Deze tumor kan worden geassocieerd met neurofibromatose. Complicaties zoals visie, gezichtsveld, reuk- of gehoorbeschadiging en ledemaatdyskinesie kunnen optreden, dus het is noodzakelijk om te onderscheiden van intracraniële infecties en intracraniële ruimte-besmettelijke ziekten. In ernstige gevallen kan verlies van het gezichtsvermogen optreden, dat verband houdt met de primaire plaats van de tumor. De meeste symptomen van het optische kanaal verschijnen vroeg en ernstig. Zodra de ziekte is gediagnosticeerd, moet deze actief worden behandeld.

Symptoom

Primaire centraal zenuwstelsel lymfoom symptomen Vaak voorkomende symptomen Zintuiglijke stoornissen, vermoeidheid, slaperigheid, vergeetachtigheid, immunodeficiëntie, auditieve hallucinaties, verhoogde intracraniale druk

De klinische manifestaties van primair centraal zenuwstelsel lymfoom zijn zeer inconsistent, voornamelijk gerelateerd aan de plaats en omvang van de tumorgroei.De meeste patiënten hebben symptomen en tekenen van intracerebrale laesies, omdat 50% van de PCNSL-laesies zich in de frontale kwab bevinden en erbij betrokken zijn.

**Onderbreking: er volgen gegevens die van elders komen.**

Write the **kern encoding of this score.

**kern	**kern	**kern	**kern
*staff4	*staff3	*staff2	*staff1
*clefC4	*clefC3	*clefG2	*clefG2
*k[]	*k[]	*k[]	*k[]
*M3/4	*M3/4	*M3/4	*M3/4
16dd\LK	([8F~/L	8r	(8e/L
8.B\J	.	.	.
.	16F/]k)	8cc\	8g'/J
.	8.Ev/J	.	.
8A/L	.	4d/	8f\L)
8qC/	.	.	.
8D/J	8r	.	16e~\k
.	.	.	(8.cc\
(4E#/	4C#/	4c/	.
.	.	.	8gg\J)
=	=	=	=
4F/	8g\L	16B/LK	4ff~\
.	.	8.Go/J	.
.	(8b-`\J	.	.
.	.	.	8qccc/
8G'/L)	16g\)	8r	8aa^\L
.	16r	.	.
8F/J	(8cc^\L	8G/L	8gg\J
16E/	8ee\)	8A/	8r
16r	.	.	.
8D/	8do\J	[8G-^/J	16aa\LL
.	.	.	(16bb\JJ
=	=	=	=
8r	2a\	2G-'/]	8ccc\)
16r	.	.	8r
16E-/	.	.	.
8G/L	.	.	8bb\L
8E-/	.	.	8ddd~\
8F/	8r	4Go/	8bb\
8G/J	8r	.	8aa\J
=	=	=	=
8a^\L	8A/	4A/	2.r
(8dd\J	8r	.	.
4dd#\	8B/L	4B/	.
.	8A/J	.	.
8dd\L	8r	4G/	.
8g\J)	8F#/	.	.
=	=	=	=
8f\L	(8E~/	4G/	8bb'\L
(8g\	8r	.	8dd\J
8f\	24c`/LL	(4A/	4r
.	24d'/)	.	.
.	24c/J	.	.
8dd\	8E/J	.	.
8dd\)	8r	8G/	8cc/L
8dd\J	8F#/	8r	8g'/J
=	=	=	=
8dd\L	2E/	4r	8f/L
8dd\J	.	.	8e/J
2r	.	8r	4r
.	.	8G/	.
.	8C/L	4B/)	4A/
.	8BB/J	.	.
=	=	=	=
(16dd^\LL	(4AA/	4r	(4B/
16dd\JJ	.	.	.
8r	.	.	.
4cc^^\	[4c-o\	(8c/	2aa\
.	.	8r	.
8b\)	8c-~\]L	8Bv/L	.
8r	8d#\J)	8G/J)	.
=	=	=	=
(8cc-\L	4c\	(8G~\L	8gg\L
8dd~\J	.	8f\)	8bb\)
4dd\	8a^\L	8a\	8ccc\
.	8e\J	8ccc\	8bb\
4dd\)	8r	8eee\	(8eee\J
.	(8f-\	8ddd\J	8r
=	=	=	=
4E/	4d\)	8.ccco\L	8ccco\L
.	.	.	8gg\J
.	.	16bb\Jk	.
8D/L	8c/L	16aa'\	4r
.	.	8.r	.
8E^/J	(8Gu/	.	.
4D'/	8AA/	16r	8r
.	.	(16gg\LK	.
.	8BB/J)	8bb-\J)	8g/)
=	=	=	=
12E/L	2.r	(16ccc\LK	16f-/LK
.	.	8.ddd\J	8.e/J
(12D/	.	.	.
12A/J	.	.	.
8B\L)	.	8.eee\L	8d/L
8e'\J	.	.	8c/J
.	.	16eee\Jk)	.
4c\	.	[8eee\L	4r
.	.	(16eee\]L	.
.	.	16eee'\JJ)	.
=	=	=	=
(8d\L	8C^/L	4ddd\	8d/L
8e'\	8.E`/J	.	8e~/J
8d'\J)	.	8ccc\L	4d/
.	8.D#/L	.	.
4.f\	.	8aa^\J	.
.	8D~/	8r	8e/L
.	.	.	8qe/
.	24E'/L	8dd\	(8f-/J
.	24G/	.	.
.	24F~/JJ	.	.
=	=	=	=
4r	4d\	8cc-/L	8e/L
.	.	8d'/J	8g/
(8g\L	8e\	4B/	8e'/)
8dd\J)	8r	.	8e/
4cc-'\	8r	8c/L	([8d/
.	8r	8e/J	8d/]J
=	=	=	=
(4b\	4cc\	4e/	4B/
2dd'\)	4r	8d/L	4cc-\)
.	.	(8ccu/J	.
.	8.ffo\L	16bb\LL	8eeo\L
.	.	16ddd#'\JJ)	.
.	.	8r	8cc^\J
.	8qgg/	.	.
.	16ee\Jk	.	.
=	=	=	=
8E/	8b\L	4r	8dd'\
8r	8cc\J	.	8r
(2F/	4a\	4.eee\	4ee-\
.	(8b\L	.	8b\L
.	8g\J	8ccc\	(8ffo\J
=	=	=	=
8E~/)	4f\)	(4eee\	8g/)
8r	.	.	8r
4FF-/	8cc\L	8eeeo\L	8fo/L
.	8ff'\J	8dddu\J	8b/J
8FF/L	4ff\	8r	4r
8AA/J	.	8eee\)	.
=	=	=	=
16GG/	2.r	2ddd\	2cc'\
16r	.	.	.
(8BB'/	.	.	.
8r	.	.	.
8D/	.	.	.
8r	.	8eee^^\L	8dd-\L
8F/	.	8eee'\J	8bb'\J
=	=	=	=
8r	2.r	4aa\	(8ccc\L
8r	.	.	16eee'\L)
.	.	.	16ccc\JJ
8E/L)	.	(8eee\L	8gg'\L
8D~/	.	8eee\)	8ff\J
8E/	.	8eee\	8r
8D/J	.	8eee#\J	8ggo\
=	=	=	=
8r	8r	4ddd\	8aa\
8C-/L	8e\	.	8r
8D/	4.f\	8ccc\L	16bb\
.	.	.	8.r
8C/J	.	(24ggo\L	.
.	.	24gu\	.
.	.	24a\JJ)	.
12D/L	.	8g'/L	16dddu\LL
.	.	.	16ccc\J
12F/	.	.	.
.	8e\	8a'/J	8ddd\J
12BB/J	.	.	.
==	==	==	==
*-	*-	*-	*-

Multi-leaf, patiënten met meerdere persoonlijkheidsveranderingen, hoofdpijn, vermoeidheid, lethargie, epileptische aanvallen dan glioom, meningioom en intracerebrale metastasen, de incidentie hiervan kan zijn bij de diagnose van PCNSL, de laesies zijn minder betrokken en hebben de neiging om op te treden Naast het cerebrale cortexgebied van epilepsie, kunnen sommige patiënten zich manifesteren als hallucinaties, hallucinaties, auditieve hallucinaties en andere mentale symptomen, ook worden uitgedrukt als vergeetachtigheid, mentale achteruitgang, de duur van symptomen gedurende weken tot maanden, wat verband houdt met PCNSL Slechte prognose.

De klinische manifestaties van patiënten met immunodeficiëntie verschillen van die met een normale immuunfunctie, bijvoorbeeld AIDS-patiënten hebben meer mentale en intellectuele veranderingen, meerdere systemische defecten en andere ziekten zoals virale encefalitis en toxoplasmose. Seksuele multilobulaire witte stof enzovoort.

Momenteel wordt aangenomen dat bij veel gediagnosticeerde PCNSL-patiënten PCNSL zich heeft verspreid in het centrale zenuwstelsel en bij ongeveer 25% van de patiënten met een normale immuunfunctie en bij 50% van de immunodeficiënte patiënten de diagnose primair centraal lymfoom is gesteld. Meerbladige infiltratie.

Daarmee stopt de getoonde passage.